If only a minority opinion, this is a worrisome judicial sentiment. Might the justices be suggesting that contempt of court is not constitutionally protected speech? Regrettably, the minority Justices chose not to be very clear about this. The Charter of Rights and Freedoms, after all, may not have applied directly to this private dispute. Charter ‘values,’ at the very least, influence the development of the common law and should have guided their deliberations, just as it did in the Quebec Court of Appeal. The minority view evinces a lack of appreciation of the role that expression, even that which is disrespectful of the judiciary, plays in democratic life. For the minority of four, restrictions on what people say about court orders paradoxically serves democratic values.

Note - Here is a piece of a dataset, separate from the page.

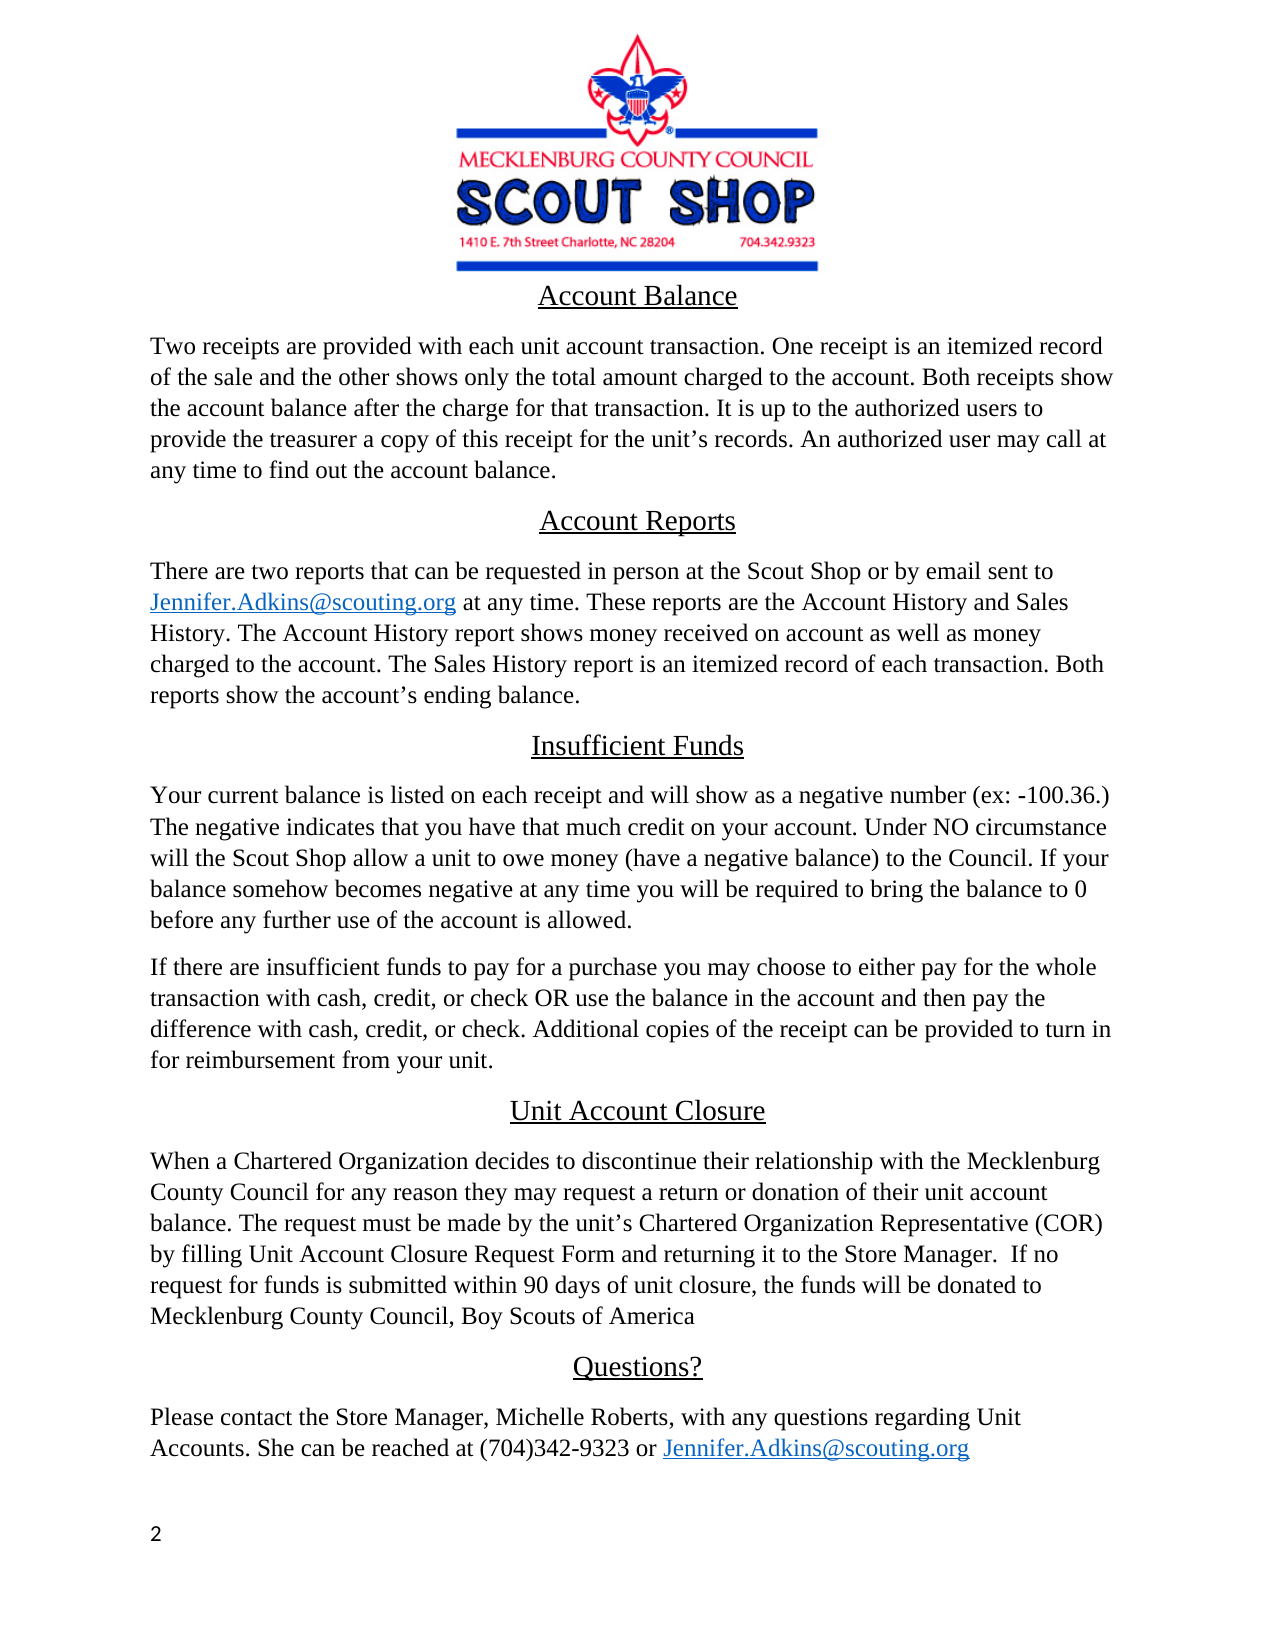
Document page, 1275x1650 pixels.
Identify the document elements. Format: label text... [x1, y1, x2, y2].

The minority sadly betrays the free speech values at stake in this case.
In support of their reading of the Constitution, the minority cited a 1952 judgment of the British Columbia Supreme Court where Chief Justice Farris worried that, if laws are ‘flouted’ and court orders treated with contempt, ‘the whole fabric of our freedom is destroyed.’ There was no distinction to be drawn between a case where members of the International Woodworkers of America were found in contempt of court for blocking access to government docks in order to prevent shipment of their employer’s timber, and the behavior of student leadership during Quebec’s maple spring. Trade unionists were condemned for ‘gross contempt of court …of a particularly brazen and contumacious character.’ Their leader was sentenced to three months’ jail time. After all, Farris C.J. declared, trade unions are ‘trustees … for the public at large’ and failure to recognize this ‘can only result in chaos and destruction.’
It is regrettable that the minority chose to draw upon Chief Justice Farris’s reasons, with its highly patronizing tone. These were formulated at the height of the red scare and are a part of the discredited legacy of judicial intervention in labour disputes. Secondary picketing of the sort at issue in 1952 has since been declared to be constitutionally protected freedom of expression. This is more than the minority was willing to concede to Gabriel Nadeau-Dubois. Yet he did not impede access to universities but, instead, spoke generally about picket lines being a ‘legitimate’ way of respecting a student strike vote.
Once again, Justices of the Supreme Court, albeit a minority of four, seemed oblivious of the perils to freedom of expression by overly worrying about judicial reputation and the ‘breakdown’ of social order. Far preferable are the reasons of Justice Kasirer of the Quebec Court of Appeal in another dispute, but favorably quoted by his Court of Appeal colleagues in the present case: ‘If a finding of contempt comes too easily – if the use of contempt is not “most jealously and carefully watched and exercised,” as was once famously said [in 1877] – a court’s outrage might be treated as just so much bluster that might ultimately cheapen the role and authority of the very judicial power its seeks to protect.’